Please reproduce the passage below on the 38th Infantry Division's service and deployments in full, word for word.

Selected passage:
◇ ◇ ◇ ◇
Company D (Ranger), 151st Infantry was the sole divisional element (and one of a small number of National Guard units) mobilized for service in the Republic of Vietnam and was one of the most highly decorated units to serve in that conflict.

In 1996, over 7,000 soldiers from the 38th Infantry Division (from Indiana, Ohio, and Michigan) supported the Centennial Olympic Games in Atlanta, Georgia.

In 1996–1997, Echo Battery (Target Acquisition) 139th Field Artillery deployed to Bosnia as part of peacekeeping operations in the former Yugoslavia.

Also in 1998 the 76th Infantry Brigade (Separate) was selected to participate in a training deployment in the summer of 2000 to the Joint Readiness Training Center (JRTC) at Fort Polk, LA. The 38th Division Support Command (DISCOM) supported the JRTC rotation by operating the logistics support area (LSA), while many units within the division provided equipment and manpower to support the 76th Brigade. The equipment deployment from Indiana to JRTC was via river barge, among the largest moves of equipment for Indiana units since World War II.

=== Post 9/11 ===
Since the 11 September 2001 terrorist attacks, the 38th Infantry Division has provided headquarters and forces for a variety of operational rotations including Operation Iraqi Freedom (Iraq), Operation Enduring Freedom (Afghanistan and Cuba), Operation Joint Forge (Bosnia), Operation Joint Guardian (Kosovo), Combined Joint Task Force - Horn of Africa (Djibouti), Multinational Force and Observers (Egypt), United States Air Forces Europe (USAFE) Force Protection (England, Germany, Italy, and Belgium), Operation Noble Eagle (Continental United States) Rotations I through IV, Operation Desert Watch and Operation Desert Spring (Kuwait), and Operation Spartan Shield.
◇ ◇ ◇ ◇
Supplied material:
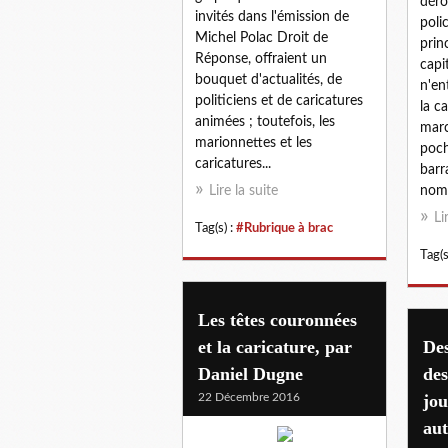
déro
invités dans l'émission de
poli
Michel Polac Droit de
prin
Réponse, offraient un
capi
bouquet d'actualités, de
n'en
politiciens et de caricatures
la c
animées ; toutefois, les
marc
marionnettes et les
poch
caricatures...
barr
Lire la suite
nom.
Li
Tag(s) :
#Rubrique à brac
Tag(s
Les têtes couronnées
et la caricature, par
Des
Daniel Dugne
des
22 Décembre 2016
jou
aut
◇ ◇ ◇ ◇
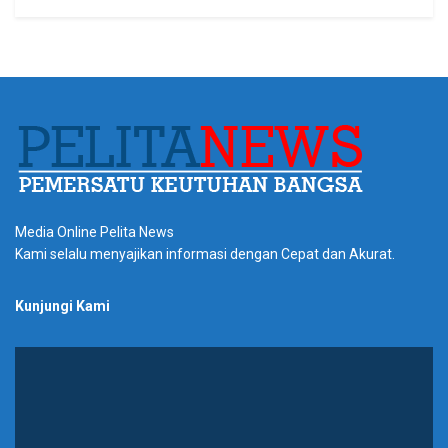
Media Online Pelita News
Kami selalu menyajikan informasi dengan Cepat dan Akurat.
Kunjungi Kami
◇ ◇ ◇ ◇
Output for this task:
Company D (Ranger), 151st Infantry was the sole divisional element (and one of a small number of National Guard units) mobilized for service in the Republic of Vietnam and was one of the most highly decorated units to serve in that conflict.

In 1996, over 7,000 soldiers from the 38th Infantry Division (from Indiana, Ohio, and Michigan) supported the Centennial Olympic Games in Atlanta, Georgia.

In 1996–1997, Echo Battery (Target Acquisition) 139th Field Artillery deployed to Bosnia as part of peacekeeping operations in the former Yugoslavia.

Also in 1998 the 76th Infantry Brigade (Separate) was selected to participate in a training deployment in the summer of 2000 to the Joint Readiness Training Center (JRTC) at Fort Polk, LA. The 38th Division Support Command (DISCOM) supported the JRTC rotation by operating the logistics support area (LSA), while many units within the division provided equipment and manpower to support the 76th Brigade. The equipment deployment from Indiana to JRTC was via river barge, among the largest moves of equipment for Indiana units since World War II.

=== Post 9/11 ===
Since the 11 September 2001 terrorist attacks, the 38th Infantry Division has provided headquarters and forces for a variety of operational rotations including Operation Iraqi Freedom (Iraq), Operation Enduring Freedom (Afghanistan and Cuba), Operation Joint Forge (Bosnia), Operation Joint Guardian (Kosovo), Combined Joint Task Force - Horn of Africa (Djibouti), Multinational Force and Observers (Egypt), United States Air Forces Europe (USAFE) Force Protection (England, Germany, Italy, and Belgium), Operation Noble Eagle (Continental United States) Rotations I through IV, Operation Desert Watch and Operation Desert Spring (Kuwait), and Operation Spartan Shield.